● **Aufgabenstellung**: Wie könnte der Text über den Begriff „Jazzpolizei“ weitergehen? Setze ihn im Anschluss an seinen letzten Satz fort.

● **Ausgewählte Passage**:
"Jazzpolizei" ist ein gängiger Begriff für die Menschen, die im Jazzbereich glauben anderen die reine Lehre des Jazz nahe bringen zu müssen. Am allerliebsten anhand schlechter Beispiele mit Abweichlern vom wahren Jazz-Glauben. Ein Begriff, den diejenigen, die damit  bedacht werden, eher weniger schätzen. Ich hatte das Vergnügen bislang selten – vor Jahren mal in der deutschen Jazz-Newsgroup, leider von einem Idioten, also nicht einmal viel Ehr.. – und sollte daher vielleicht einmal überdenken ob dieses Blog nicht gar zu kuschelig ist.

Andererseits frage ich mich, ob "Jazzpolizei" nicht ohnehin ein vertrocknet und verstaubter Begriff ist und durch den Begriff "Jazz-Taliban" abgelöst werden sollte (für den ich hiermit augenblicklich Geschmacksmuster und Erfinderschutz beanspruche, wenn’s nicht längst schon jemand getan hat).

Quelldaten
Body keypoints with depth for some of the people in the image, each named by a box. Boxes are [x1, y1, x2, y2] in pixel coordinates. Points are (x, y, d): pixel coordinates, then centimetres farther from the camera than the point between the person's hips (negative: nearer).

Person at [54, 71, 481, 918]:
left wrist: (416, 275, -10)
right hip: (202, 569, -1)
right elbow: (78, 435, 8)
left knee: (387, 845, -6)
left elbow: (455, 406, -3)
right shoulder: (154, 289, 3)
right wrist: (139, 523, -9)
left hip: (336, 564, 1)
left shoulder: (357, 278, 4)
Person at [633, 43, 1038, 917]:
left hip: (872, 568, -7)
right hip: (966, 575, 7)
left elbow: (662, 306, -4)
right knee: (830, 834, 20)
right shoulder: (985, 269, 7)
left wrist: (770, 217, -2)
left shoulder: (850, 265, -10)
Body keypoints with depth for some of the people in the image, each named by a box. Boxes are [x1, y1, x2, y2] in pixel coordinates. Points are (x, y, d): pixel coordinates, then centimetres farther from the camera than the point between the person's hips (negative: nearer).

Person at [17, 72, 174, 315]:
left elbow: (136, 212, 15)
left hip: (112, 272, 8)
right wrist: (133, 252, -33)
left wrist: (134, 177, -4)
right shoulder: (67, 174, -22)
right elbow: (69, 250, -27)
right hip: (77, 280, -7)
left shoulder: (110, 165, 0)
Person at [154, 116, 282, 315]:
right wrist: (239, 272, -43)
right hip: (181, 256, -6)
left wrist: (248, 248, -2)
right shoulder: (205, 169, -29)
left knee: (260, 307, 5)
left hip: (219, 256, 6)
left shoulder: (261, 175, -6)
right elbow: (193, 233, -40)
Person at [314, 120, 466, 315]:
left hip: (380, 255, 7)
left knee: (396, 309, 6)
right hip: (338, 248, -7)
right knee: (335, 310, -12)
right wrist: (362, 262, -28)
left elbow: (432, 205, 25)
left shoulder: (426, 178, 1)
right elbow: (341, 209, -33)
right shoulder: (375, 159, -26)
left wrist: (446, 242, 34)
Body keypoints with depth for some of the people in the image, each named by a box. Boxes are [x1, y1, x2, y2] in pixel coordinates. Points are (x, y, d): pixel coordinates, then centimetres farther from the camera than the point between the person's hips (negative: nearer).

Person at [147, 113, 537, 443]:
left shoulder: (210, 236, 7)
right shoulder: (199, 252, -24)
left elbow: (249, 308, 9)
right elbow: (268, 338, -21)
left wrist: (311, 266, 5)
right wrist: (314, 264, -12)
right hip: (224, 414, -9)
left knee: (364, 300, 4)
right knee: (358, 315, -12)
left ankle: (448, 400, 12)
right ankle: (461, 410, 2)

● **Antwort zur Aufgabe**:
Wie viel präziser fasst dieses Wort den fundamentalistischen Furor des Vertreters der reinen Jazz-Lehre, den Grimm, den er verspürt, wenn weichgespülter "akustischer Giftmüll" (M. Laurentius) die Trommelfelle belästigt. Andererseits könnte die Lebenszeit des Wortes "Taliban" begrenzt sein. Hoffen wird doch alle, dass die Taliban irgendwann gehen – und die Polizei bleibt. Nach diesem Schwung ins Politische zurück zum Jazz. Aber eigentlich habe ich keine Ahnung, warum diese Gedanken auf dem elektronischen Papier landen, ausgerechnet, während ich mir die CDs der diesjährigen Finalisten des Neuen Deutschen Jazzpreises anhöre. Ende dieses Blogbeitrages.

Nicht ganz, denn PS: Diese Aufnahmen gehören glücklicherweise weitgehend *nicht* in die Giftmüll-Kategorie. Da gibt’s höchstens ein wenig "Giftmüll-Light" – sollte doch dringend erwähnt werden.